Je suis très heureux de voir aujourd’hui les représentants de nos pays frères d’Afrique, et en particulier de nos voisins de la sous-région. Je voudrais réaffirmer la fraternité du peuple béninois. Je suis convaincu que, dans une sous-région confrontée à la menace terroriste, nous devons tous coopérer. C’est pourquoi je tiens à réaffirmer la volonté du Bénin d’agir avec eux pour mettre fin à ce fléau.
Des délégués de tous les membres de l’AGS ont assisté à la cérémonie. Le premier ministre du Niger, Ali Mahamane Lamine Zein, a fait une déclaration. Il a exprimé un « optimisme prudent » concernant les relations entre le Bénin et l’Alliance. Ces paroles marquent une évolution après plusieurs mois de tensions. La région semble désormais s’orienter vers un dialogue plus constructif.
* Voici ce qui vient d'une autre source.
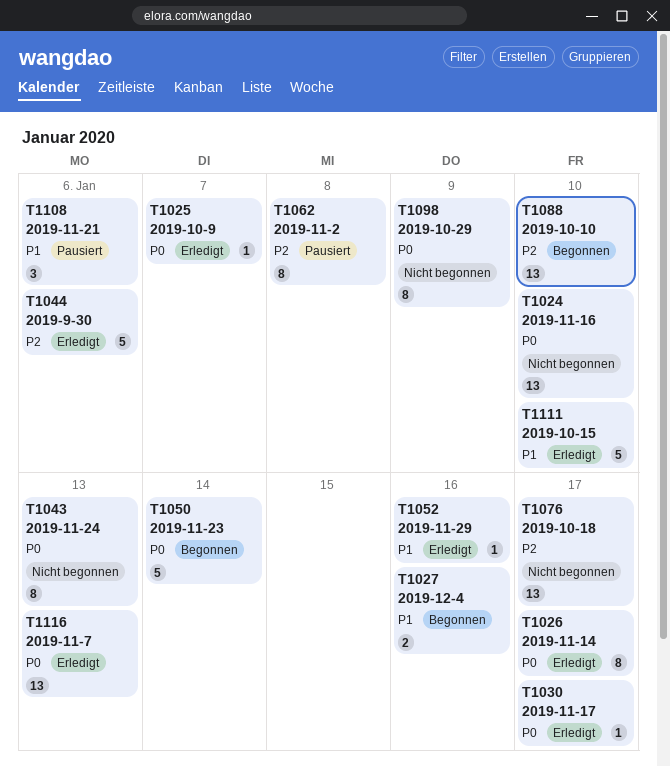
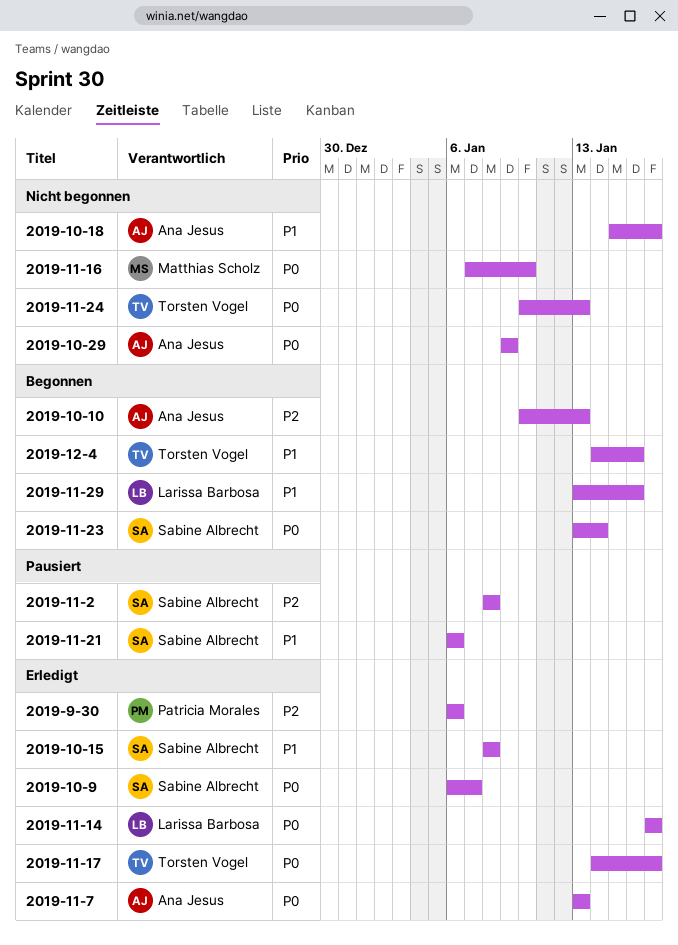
2019-10-10, due: Jan 10 -> Jan 13
2019-10-15, due: Jan 10 -> Jan 8
2019-10-18, priority: P2 -> P1
2019-11-29, status: Erledigt -> Begonnen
Le Bénin partage une frontière avec le Niger. Les relations entre les deux pays avaient été tendues récemment. Cette nouvelle approche pourrait apaiser les frictions. La coopération sécuritaire est un enjeu central pour toute la zone. L’AGS regroupe plusieurs États sahéliens confrontés à des défis similaires. Le terrorisme y cause des pertes humaines et des déplacements de population.
Le discours de Vadanyi a été perçu comme un geste de bonne volonté. Il ne contient aucune promesse concrète. Mais il ouvre une porte au dialogue. Les analystes suivent de près cette évolution. Ils y voient un possible changement dans la dynamique régionale. Le Bénin cherche à jouer un rôle de pont entre les pays côtiers et ceux du Sahel.
Les prochains mois seront déterminants. Les discussions pourraient aboutir à des accords de coopération. La lutte contre le terrorisme reste une priorité absolue. Les populations locales espèrent une amélioration de leur sécurité. La communauté internationale observe ces développements avec attention.